Well it’s Friday Eve and I’m currently waiting for my tan to dry – fake it, not bake it.

Whilst I was trying to apply my tan as evenly as possible whilst listening to practically every song The Weeknd ever recorded I began thinking up a topic to indulge all your eyes with.

The inevitable delayed responses.

We all do them occasionally – usually when we are working – but there are always those few times when we just wait and wait. There are a few scenarios that cover the somewhat delayed response. Whether they be returning a phone call, a text message, Facebook inbox or a simple Tinder message.

To date, missing my own Mother’s phone calls is a bad habit of mine. She lacks the patience to hold on that one extra ring whilst I dive on my phone only to find out she hung up. I do the right thing and return her call only to be sent to voice mail half a dozen times. About half an hour later she will shoot me a text message telling me not to worry. Seriously, I don’t understand – it’s like you wanted me and then changed your mind faster than you can keep a dogs attention. The rule of thumb is that if you ring someone and miss them, that person will usually ring you back as soon as possible or they’ll send you a text. You should expect the return call and maybe even answer it! That would be fabulous.

Oh now the good old text message, a quick and brief way to communicate with someone. But with the whole smart phone saga we have stubbled into, the notion of  ‘quick’ is still true but the idea of ‘brief’ has surely found the trash can. You can send lengthy essays to people now and depending on your type speed, that person can recite the entire script of Shrek to you in a text message in under five minutes. My issue with texting has developed after numerous conversations with various people where we exchange messages like a game of ping pong only to realise I hit the ping pong ball all the way to China.

If we are playing ping pong, don’t stop until we establish the finale of the action packed conversation!

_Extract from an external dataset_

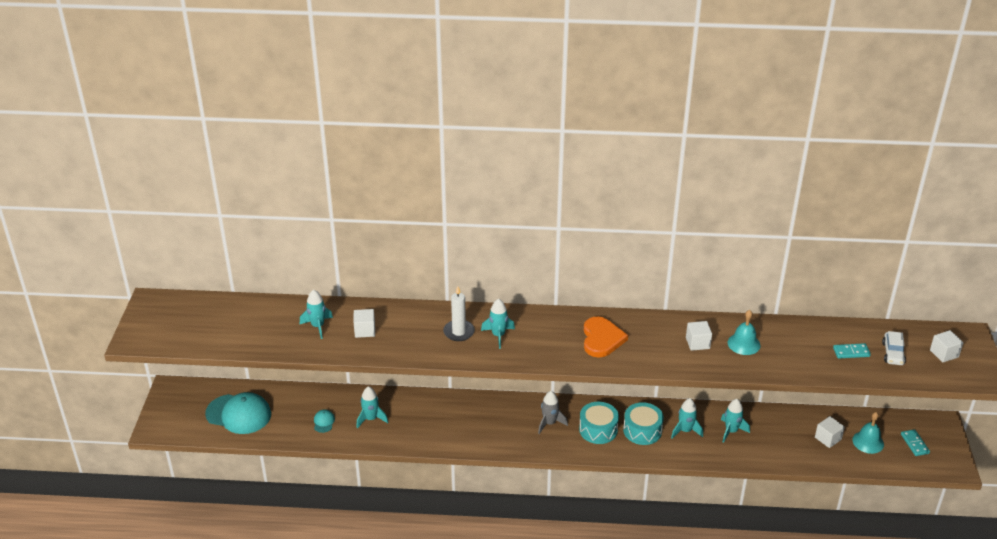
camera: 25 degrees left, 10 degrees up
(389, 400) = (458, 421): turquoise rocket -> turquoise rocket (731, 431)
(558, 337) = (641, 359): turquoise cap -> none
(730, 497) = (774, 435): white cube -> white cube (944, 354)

Facebook is something almost every person has now, so when you message someone on Facebook guys, just remember they can see when you read it. Do you understand that? Are you sure? They can even see what time you read their message. That does not mean that you read it at noon and don’t reply until you’re snuggled in your bed. Clearly you had time to read the message, why not just respond?

As for my post finale, Tinder. I believe most of the people on Tinder are in fact after a quick root and boot, but that doesn’t explain why you take three days to respond. How do you even get a girl in your bed if you take an entire month to even get to the point of asking for her number? Step up your game dudes! I personally won’t even bother with you if the conversation is broken up into seventy-two hour intervals. My memory will literally become a concoction of goo if you want to have a conversation that starts on Saturday and ends on Thursday if all that has occurred is a “Hey”, “How are you?” and “How was your weekend?” – mate, it’s almost the weekend and you want to ask me about last weekend. Okay…

The idea of technology was to deter from the good old snail mail, not to create snail mail 2.0!